Sejalan dengan tren pesanan baru, jumlah pekerjaan yang belum diselesaikan (backlogs) terus menurun selama empat bulan berturut-turut. Perusahaan menggunakan stok barang jadi yang tersedia untuk memenuhi pesanan, yang menyebabkan penurunan stok pasca-produksi selama empat bulan berturut-turut.
Aktivitas pembelian juga mengalami penurunan dengan laju moderat selama bulan Juli, karena perusahaan mengurangi kebutuhan produksi. Perusahaan berusaha untuk mengurangi stok bahan baku, yang menyebabkan penurunan stok pembelian selama empat bulan berturut-turut. Namun, ada laporan mengenai tekanan tambahan pada pemasok, karena rata-rata waktu pengiriman bahan baku mengalami keterlambatan.

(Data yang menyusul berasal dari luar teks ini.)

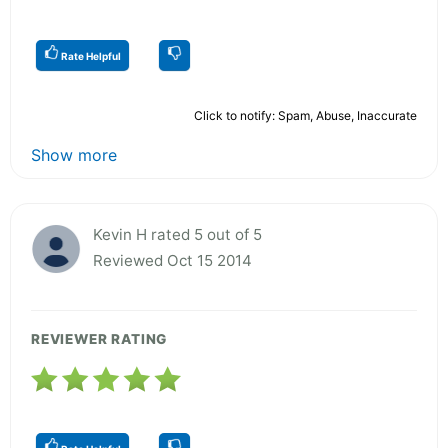
Rate Helpful
Click to notify: Spam, Abuse, Inaccurate
Show more
Kevin H rated 5 out of 5
Reviewed Oct 15 2014
REVIEWER RATING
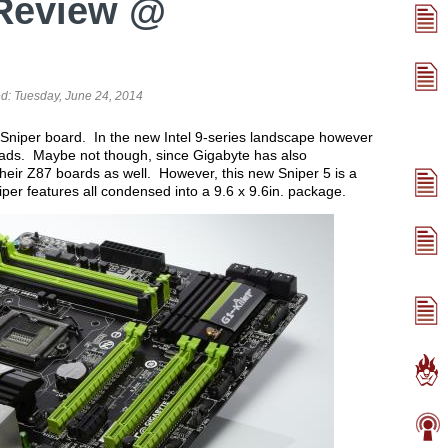
Review @
ed:
Tuesday, June 24, 2014
Sniper board. In the new Intel 9-series landscape however
eads. Maybe not though, since Gigabyte has also
heir Z87 boards as well. However, this new Sniper 5 is a
iper features all condensed into a 9.6 x 9.6in. package.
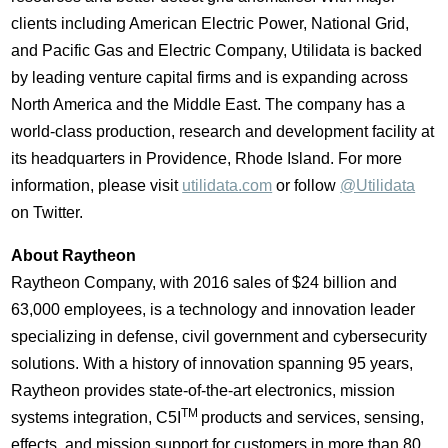
clients including American Electric Power, National Grid,
and Pacific Gas and Electric Company, Utilidata is backed
by leading venture capital firms and is expanding across
North America
and the
Middle East
. The company has a
world-class production, research and development facility at
its headquarters in
Providence, Rhode Island
. For more
information, please visit
utilidata.com
or follow
@Utilidata
on Twitter.
About Raytheon
Raytheon Company, with 2016 sales of
$24 billion
and
63,000 employees, is a technology and innovation leader
specializing in defense, civil government and cybersecurity
solutions. With a history of innovation spanning 95 years,
Raytheon provides state-of-the-art electronics, mission
TM
systems integration, C5I
products and services, sensing,
effects, and mission support for customers in more than 80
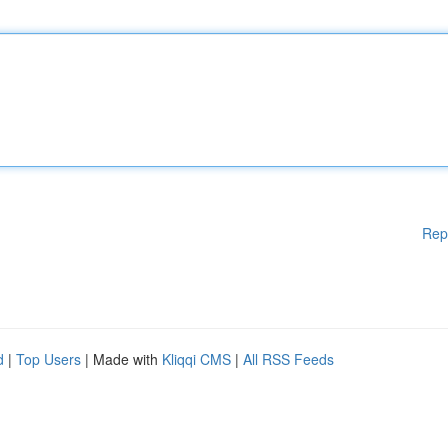
Rep
d
|
Top Users
| Made with
Kliqqi CMS
|
All RSS Feeds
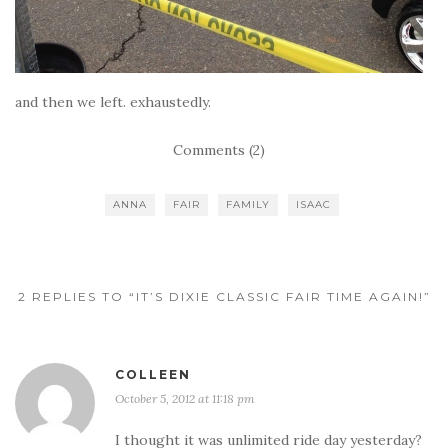
and then we left. exhaustedly.
Comments (2)
ANNA
FAIR
FAMILY
ISAAC
2 REPLIES TO “IT’S DIXIE CLASSIC FAIR TIME AGAIN!”
COLLEEN
October 5, 2012 at 11:18 pm
I thought it was unlimited ride day yesterday?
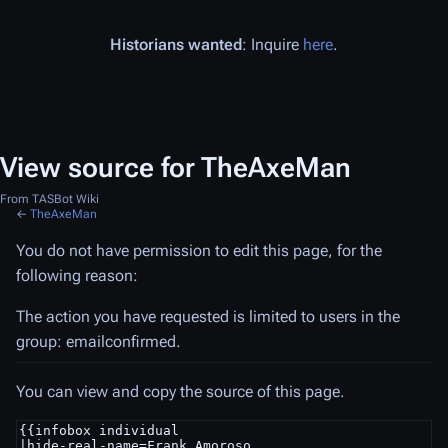
Historians wanted
: Inquire
here
.
View source for TheAxeMan
From TASBot Wiki
←
TheAxeMan
You do not have permission to edit this page, for the
following reason:
The action you have requested is limited to users in the
group: emailconfirmed.
You can view and copy the source of this page.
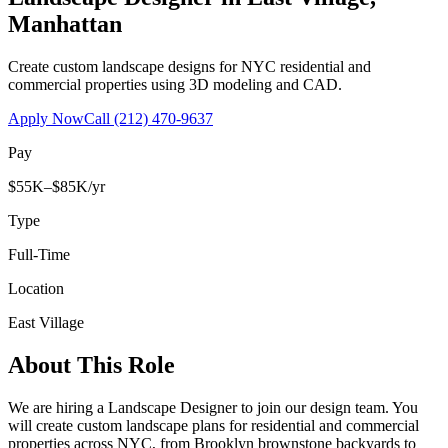
Manhattan
Create custom landscape designs for NYC residential and
commercial properties using 3D modeling and CAD.
Apply Now
Call
(212) 470-9637
Pay
$55K–$85K/yr
Type
Full-Time
Location
East Village
About This Role
We are hiring a Landscape Designer to join our design team. You
will create custom landscape plans for residential and commercial
properties across NYC, from Brooklyn brownstone backyards to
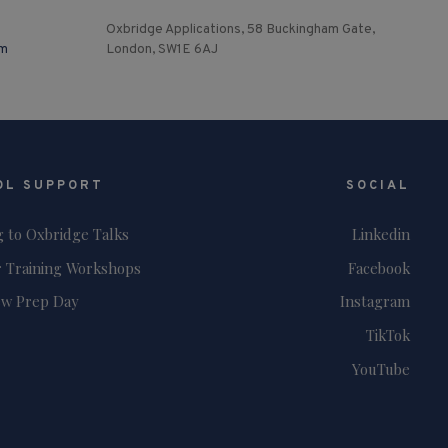
Oxbridge Applications, 58 Buckingham Gate,
om
London, SW1E 6AJ
OL SUPPORT
SOCIAL
g to Oxbridge Talks
Linkedin
 Training Workshops
Facebook
ew Prep Day
Instagram
TikTok
YouTube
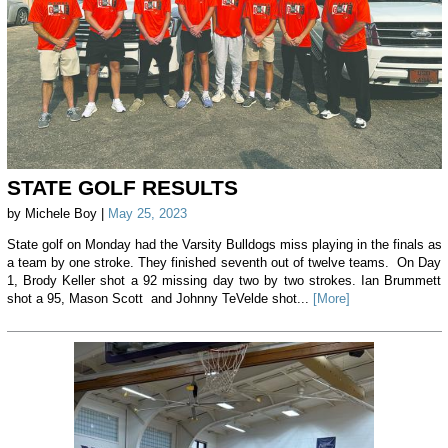
STATE GOLF RESULTS
by Michele Boy |
May 25, 2023
State golf on Monday had the Varsity Bulldogs miss playing in the finals as
a team by one stroke. They finished seventh out of twelve teams. On Day
1, Brody Keller shot a 92 missing day two by two strokes. Ian Brummett
shot a 95, Mason Scott and Johnny TeVelde shot...
[More]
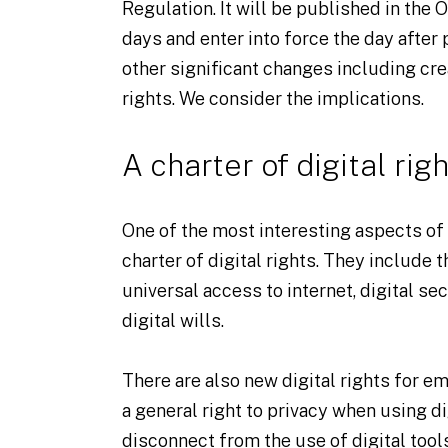
Regulation. It will be published in the O
days and enter into force the day after
other significant changes including crea
rights. We consider the implications.
A charter of digital righ
One of the most interesting aspects of 
charter of digital rights. They include th
universal access to internet, digital sec
digital wills.
There are also new digital rights for 
a general right to privacy when using dig
disconnect from the use of digital tools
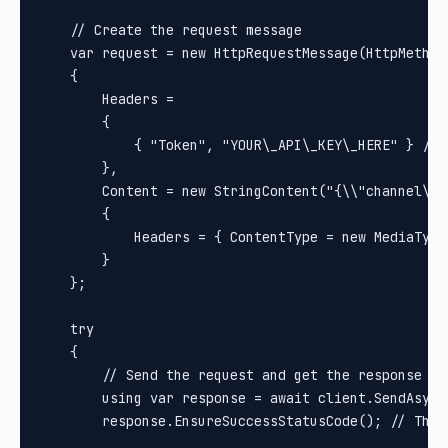
    // Create the request message

    var request = new HttpRequestMessage(HttpMethod.
    {

        Headers =

        {

            { "Token", "YOUR\_API\_KEY\_HERE" } // 
        },

        Content = new StringContent("{\\"channel\\"
        {

            Headers = { ContentType = new MediaType
        }

    };

    try

    {

        // Send the request and get the response

        using var response = await client.SendAsync(
        response.EnsureSuccessStatusCode(); // Thro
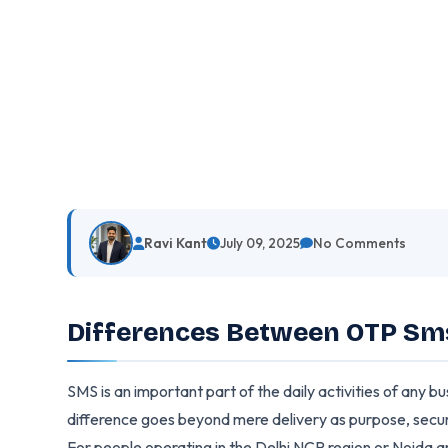
Home
Blog
OTP SMS vs. Normal SMS: Key Diff
Ravi Kant
July 09, 2025
No Comments
Differences Between OTP S
SMS is an important part of the daily activities of any b
difference goes beyond mere delivery as purpose, secur
For people operating in the Delhi NCR region or Noida 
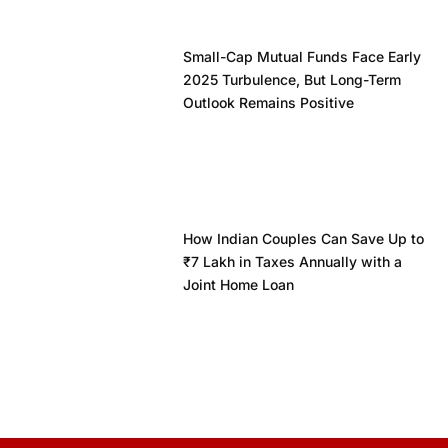
Small-Cap Mutual Funds Face Early
2025 Turbulence, But Long-Term
Outlook Remains Positive
How Indian Couples Can Save Up to
₹7 Lakh in Taxes Annually with a
Joint Home Loan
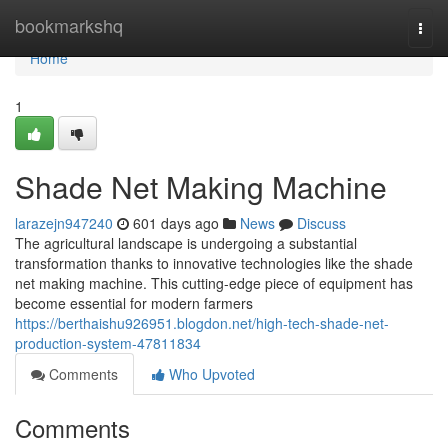
Home
bookmarkshq
Togg
navi
Home
1
Shade Net Making Machine
larazejn947240
601 days ago
News
Discuss
The agricultural landscape is undergoing a substantial
transformation thanks to innovative technologies like the shade
net making machine. This cutting-edge piece of equipment has
become essential for modern farmers
https://berthaishu926951.blogdon.net/high-tech-shade-net-
production-system-47811834
Comments
Who Upvoted
Comments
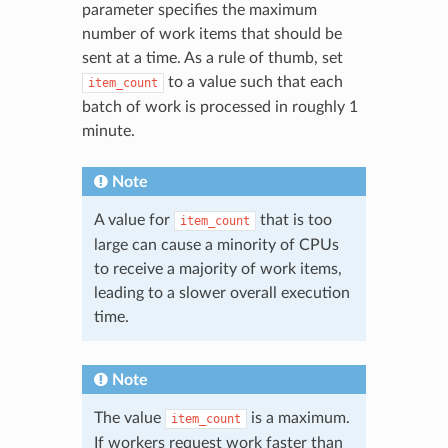
parameter specifies the maximum
number of work items that should be
sent at a time. As a rule of thumb, set
to a value such that each
item_count
batch of work is processed in roughly 1
minute.
Note
A value for
that is too
item_count
large can cause a minority of CPUs
to receive a majority of work items,
leading to a slower overall execution
time.
Note
The value
is a maximum.
item_count
If workers request work faster than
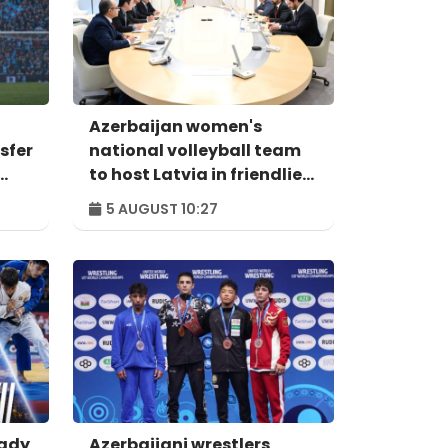
Azerbaijan women's
sfer
national volleyball team
to host Latvia in friendlies
on August 7-8
5 AUGUST 10:27
eady
Azerbaijani wrestlers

Biaya Input Terus Melonjak
Produsen barang di Indonesia kembali melaporkan kenaikan harga input. Tingkat inflasi biaya input cukup tinggi dan merupakan yang tertinggi sejak Maret. Kenaikan harga ini terkait dengan kenaikan harga bahan baku dan fluktuasi nilai tukar. Perusahaan berusaha untuk meneruskan kenaikan biaya input kepada konsumen dengan menaikkan harga jual, namun laju inflasi harga jual tetap moderat.
Ketenagakerjaan dan Prospek ke Depan
Survei juga menunjukkan bahwa perusahaan masih melakukan efisiensi, yang tercermin dari penurunan tingkat perekrutan tenaga kerja dan aktivitas pembelian. Tingkat perekrutan tenaga kerja masih dikurangi, meskipun laju pengurangannya melambat dibandingkan bulan Juni.
Meskipun demikian, produsen manufaktur Indonesia masih memiliki harapan positif terhadap prospek satu tahun ke depan. Namun, tingkat keyakinan ini menurun tajam dibandingkan bulan Juni dan menjadi yang terlemah sejak survei ini dimulai pada April 2012. Optimisme ini didukung oleh harapan perbaikan ekonomi dan penurunan harga bahan baku. Akan tetapi, perusahaan juga mengkhawatirkan tarif yang diberlakukan oleh AS dan melemahnya daya beli konsumen.